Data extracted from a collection
------------------------------------
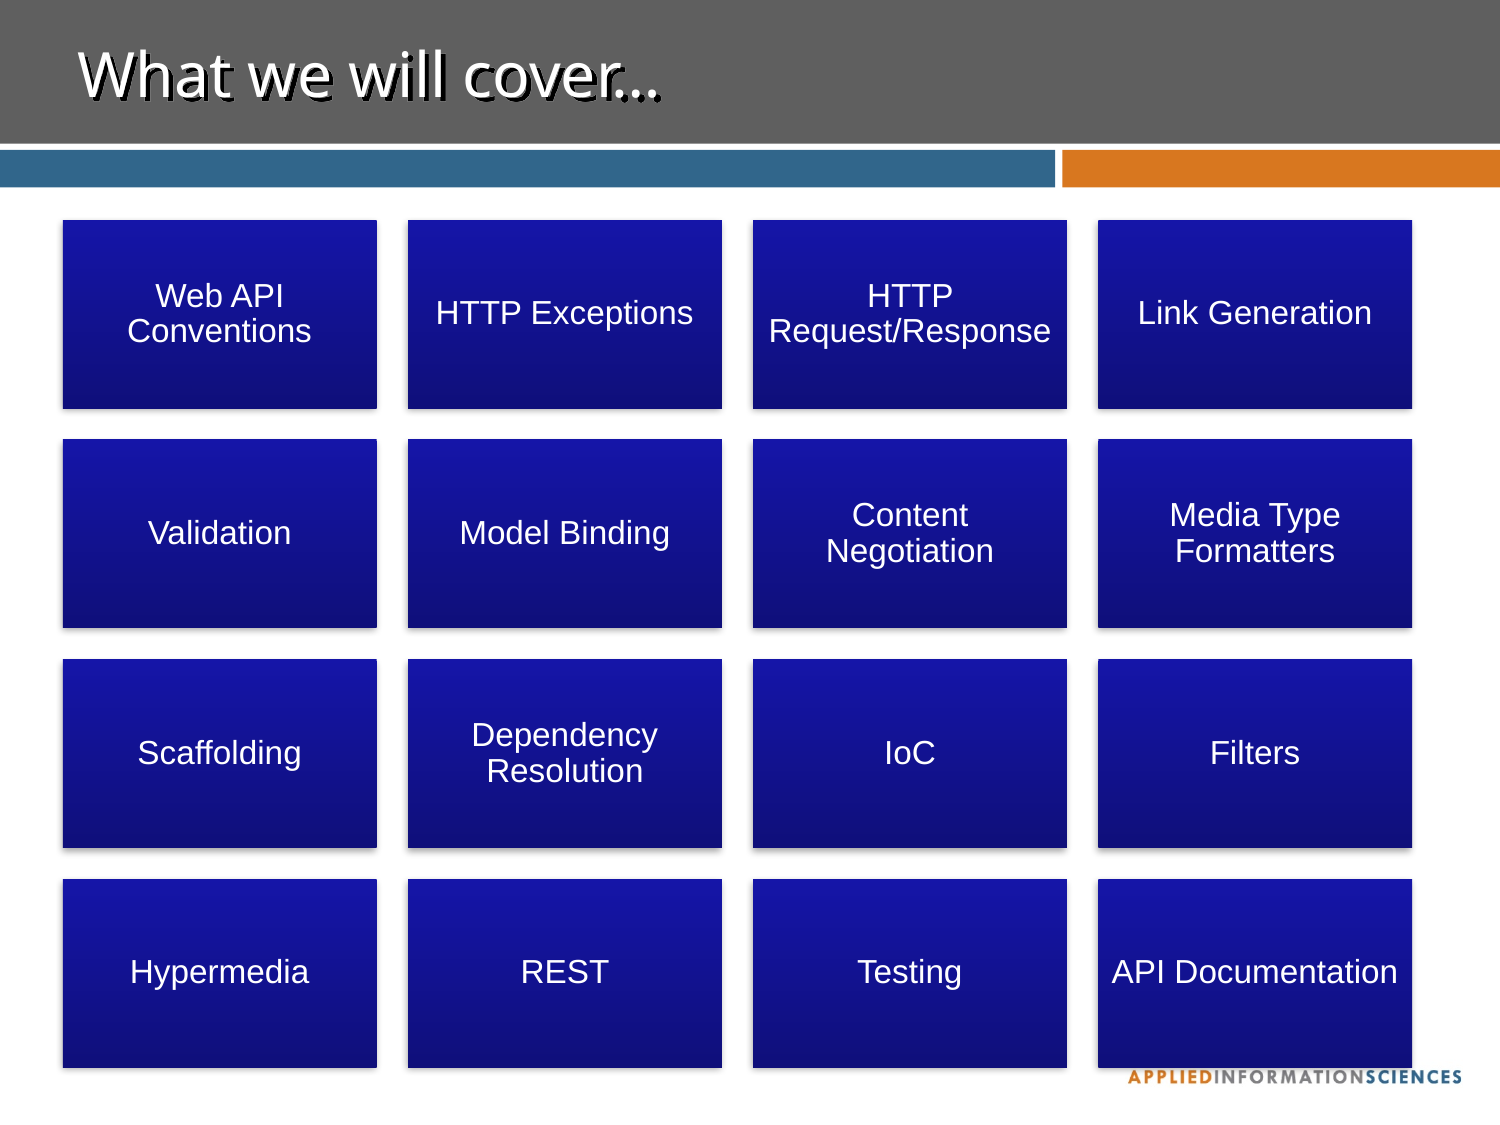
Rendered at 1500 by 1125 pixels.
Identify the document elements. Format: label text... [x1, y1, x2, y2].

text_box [62, 212, 1413, 1075]
title What we will cover… [62, 12, 1426, 133]
picture [1125, 938, 1463, 1088]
------------------------------------
Output the entries above verbatim, with no picture included.

Rendered at 1500 by 1125 pixels.
Identify the document elements. Format: label text... [x1, y1, x2, y2].

text_box [62, 212, 1413, 1075]
title What we will cover… [62, 12, 1426, 133]
picture [1125, 938, 1463, 1088]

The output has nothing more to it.